Sebastiano Schillaci, 13th April 2020 – see post on facebook for discussion
Possible link between COVID-19 susceptibility and genetic factors
Haplogroup R1, also known as R-M173, is a Y-chromosome DNA haplogroup. In modern populations it appears to comprise subclades R1a and R1b (most people with red hair belong to the latter). Wherever just haplogroup R1 is specified, it must be intended that a mixture of both subclades is present. Comparing the following distribution maps1 there seems to be a correlation between the densities of COVID-19 cases (shown on the left) and haplogroup R1b (shown on the right). This correlation seems to be very clear in Italy (see picture below). It also seems evident in Iran, Austria, Switzerland, Belgium, Spain and maybe even in Portugal, North and Southeast Regions of Brazil, and United States (see following pictures). Anyway, at least in the case of Belgium, population density may play a bigger role. For example in Australia this theory doesn’t seem to work but it can be very well due to the fact that the population is concentrated on the East part of the island.
If this correlation were significant, it could help explain why:
Iran, Spain and Northern Italy were among the first to be seriously affected by the virus
Southern Italy, Greece2, Portugal3 and Africa are less affected by the virus than it was expected
the first African known to have contracted the virus was from Cameroon
China was much less affected than European countries according to official data, notwithstanding the pandemic started there
there were no cases in the big Chinese community in Prato (Italy) even after many returned from Chinese New Year celebrations4
and maybe it could even help explain why:
Seattle, where the first case in United States was discovered, is much less affected than New York
men are more affected than women (it is a Y-chromosome haplogroup)
The problem with the last point is that if the different mortality rate of men and women were due to a Y-chromosome gene, it should be more sensible where R1b is more prevalent, which doesn’t seem to be the case.
In order to make this theory more concrete, I tried to give a quantitative measurement, based on publicly available data, of this visual correlation.
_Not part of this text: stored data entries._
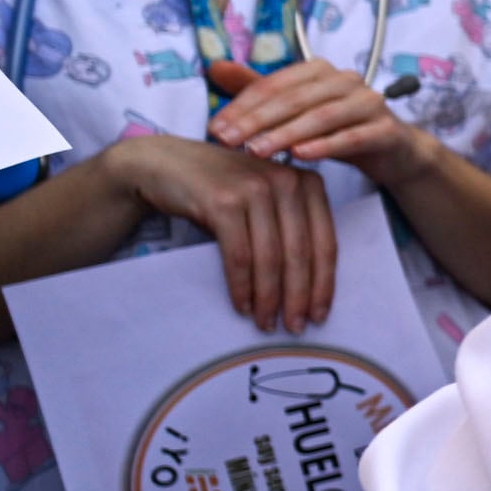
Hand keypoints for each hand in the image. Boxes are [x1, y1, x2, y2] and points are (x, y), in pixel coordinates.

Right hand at [102, 132, 337, 331]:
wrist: (165, 163)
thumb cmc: (222, 190)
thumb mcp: (267, 201)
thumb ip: (291, 228)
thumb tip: (310, 288)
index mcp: (308, 183)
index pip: (325, 243)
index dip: (324, 284)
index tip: (320, 314)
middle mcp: (287, 181)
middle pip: (301, 253)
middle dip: (299, 297)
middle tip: (296, 327)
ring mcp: (255, 188)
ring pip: (271, 258)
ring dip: (270, 298)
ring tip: (267, 323)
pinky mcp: (224, 201)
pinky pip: (239, 256)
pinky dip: (242, 286)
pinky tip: (242, 306)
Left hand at [204, 56, 433, 190]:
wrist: (393, 151)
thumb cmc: (336, 128)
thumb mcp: (296, 109)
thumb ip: (258, 89)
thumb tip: (215, 68)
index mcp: (320, 70)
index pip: (273, 84)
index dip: (241, 106)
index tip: (215, 129)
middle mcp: (346, 80)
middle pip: (294, 99)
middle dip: (257, 121)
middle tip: (228, 142)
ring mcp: (370, 103)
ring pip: (321, 116)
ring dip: (286, 134)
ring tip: (258, 151)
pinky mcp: (386, 130)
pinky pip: (353, 137)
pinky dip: (326, 146)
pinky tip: (301, 156)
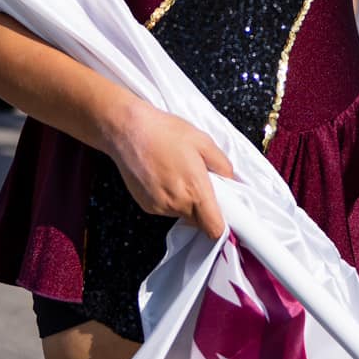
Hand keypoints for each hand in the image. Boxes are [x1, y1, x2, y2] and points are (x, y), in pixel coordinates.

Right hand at [103, 99, 234, 238]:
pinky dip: (169, 199)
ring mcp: (160, 207)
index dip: (222, 224)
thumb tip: (231, 181)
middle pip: (199, 222)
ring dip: (185, 202)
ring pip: (182, 214)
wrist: (128, 131)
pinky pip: (166, 209)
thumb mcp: (203, 142)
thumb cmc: (166, 132)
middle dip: (203, 208)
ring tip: (178, 174)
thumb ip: (223, 166)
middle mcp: (178, 205)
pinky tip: (164, 177)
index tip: (223, 212)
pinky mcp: (146, 206)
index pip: (214, 228)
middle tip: (200, 182)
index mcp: (196, 191)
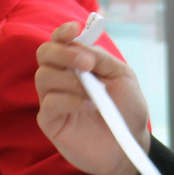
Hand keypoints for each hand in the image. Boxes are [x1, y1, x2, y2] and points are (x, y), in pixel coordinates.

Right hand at [35, 21, 149, 174]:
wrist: (129, 145)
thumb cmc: (126, 111)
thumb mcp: (122, 77)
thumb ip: (101, 59)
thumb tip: (80, 48)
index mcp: (76, 65)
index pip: (58, 42)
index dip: (62, 33)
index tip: (75, 29)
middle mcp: (61, 79)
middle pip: (44, 54)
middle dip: (63, 53)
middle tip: (86, 64)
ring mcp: (53, 100)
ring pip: (44, 76)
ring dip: (70, 80)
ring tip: (94, 92)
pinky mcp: (50, 122)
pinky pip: (50, 103)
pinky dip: (70, 100)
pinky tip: (90, 106)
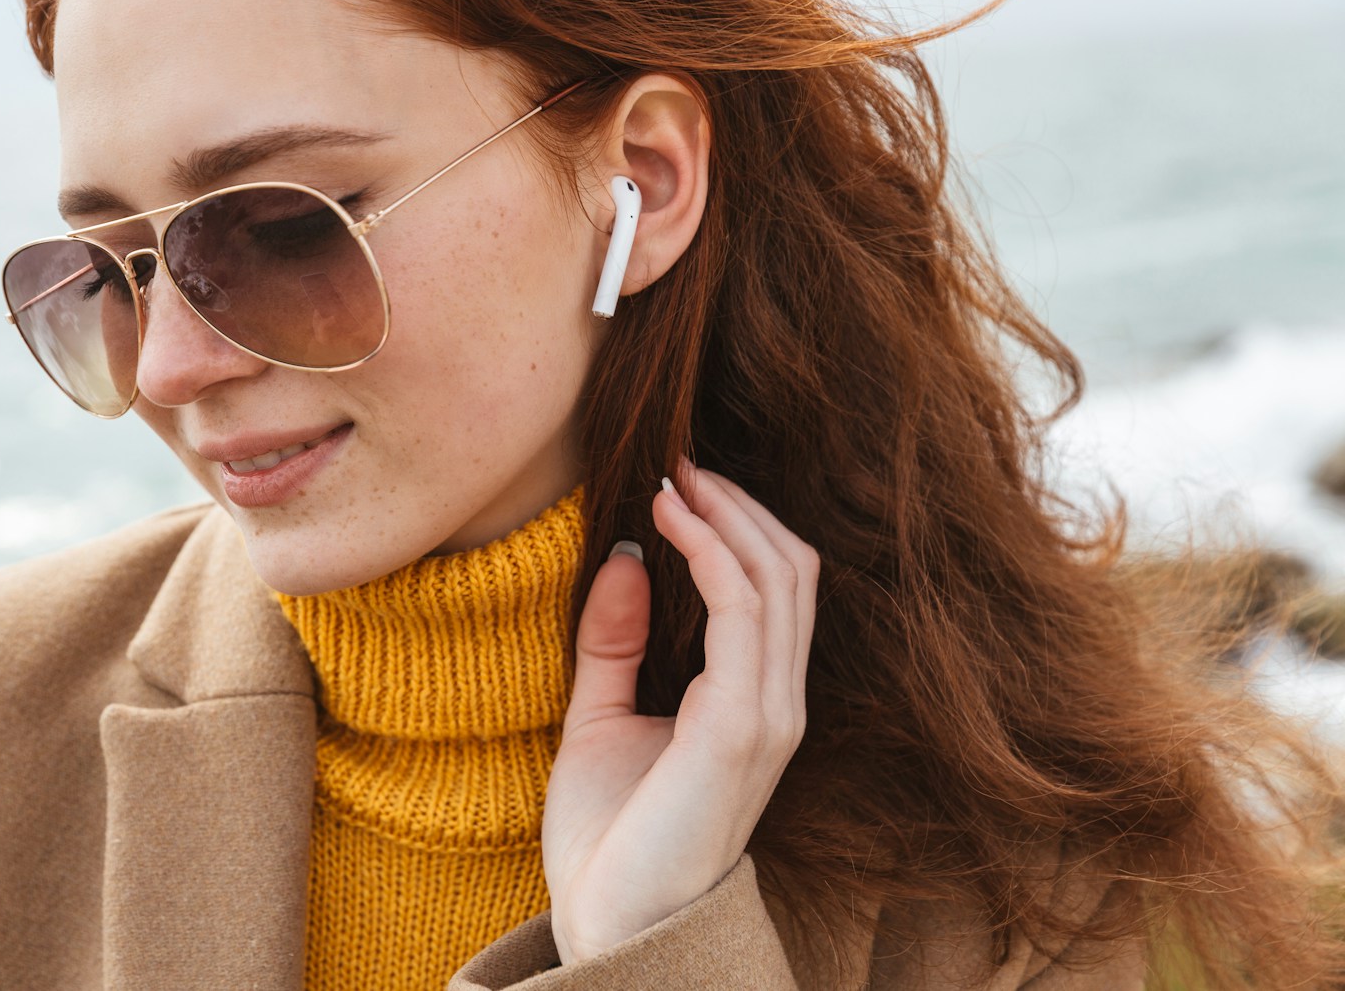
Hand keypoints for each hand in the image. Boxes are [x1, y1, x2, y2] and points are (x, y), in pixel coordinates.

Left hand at [541, 460, 818, 964]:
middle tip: (681, 462)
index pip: (775, 590)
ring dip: (727, 517)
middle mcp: (778, 705)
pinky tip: (669, 522)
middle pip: (789, 571)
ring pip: (777, 580)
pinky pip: (743, 613)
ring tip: (675, 477)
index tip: (678, 480)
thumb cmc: (609, 839)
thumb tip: (627, 553)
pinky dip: (711, 553)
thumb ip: (615, 642)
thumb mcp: (601, 719)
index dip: (736, 526)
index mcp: (753, 705)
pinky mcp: (742, 728)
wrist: (609, 929)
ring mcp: (769, 716)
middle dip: (739, 507)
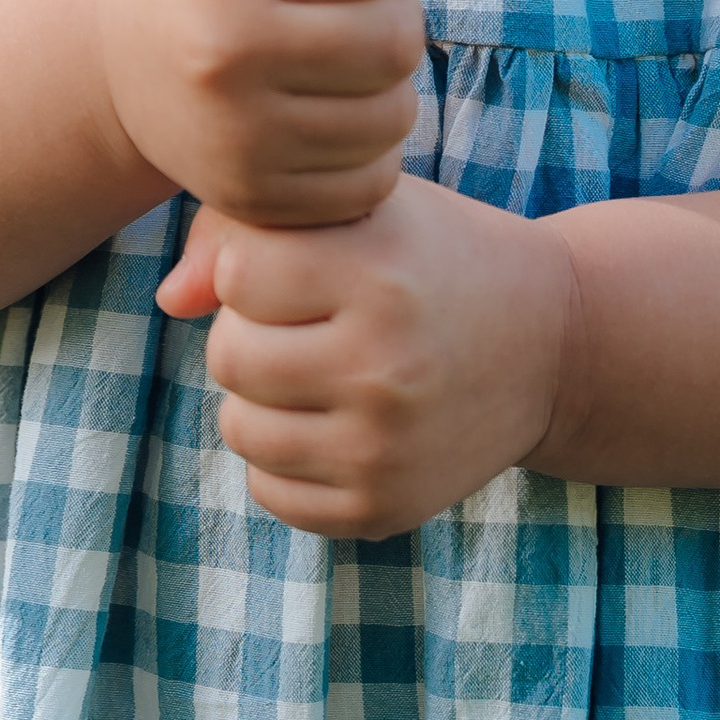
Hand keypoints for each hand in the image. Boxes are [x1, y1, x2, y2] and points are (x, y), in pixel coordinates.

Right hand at [95, 0, 449, 229]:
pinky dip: (366, 146)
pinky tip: (322, 109)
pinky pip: (373, 180)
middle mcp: (222, 51)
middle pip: (397, 38)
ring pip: (395, 114)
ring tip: (332, 54)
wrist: (120, 48)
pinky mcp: (251, 197)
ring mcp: (234, 136)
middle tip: (340, 3)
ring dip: (382, 81)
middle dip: (389, 11)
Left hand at [157, 175, 576, 536]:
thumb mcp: (359, 210)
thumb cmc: (429, 257)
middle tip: (312, 320)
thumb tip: (168, 303)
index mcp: (379, 275)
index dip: (259, 264)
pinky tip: (336, 421)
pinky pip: (269, 491)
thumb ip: (245, 229)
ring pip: (238, 428)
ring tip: (321, 368)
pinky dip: (286, 457)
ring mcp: (383, 450)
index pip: (237, 274)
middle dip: (255, 331)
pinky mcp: (383, 510)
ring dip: (262, 397)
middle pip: (229, 355)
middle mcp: (383, 368)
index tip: (307, 265)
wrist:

I have found a positive correlation with high confidence level (p-value 2.1774 x 10-12) between the initial growth rate of COVID-19 deaths and the maximum haplogroup R1b percentages in different countries (data set). I have written a short paper to better convey these results.
For my own reference, I have also kept track of related works.
This theory, if correct, could provide potentially huge benefits. For example it could speed up the discovery of a treatment, help make more reliable quantitative forecasting models or, at least, help better tune the social distancing measures.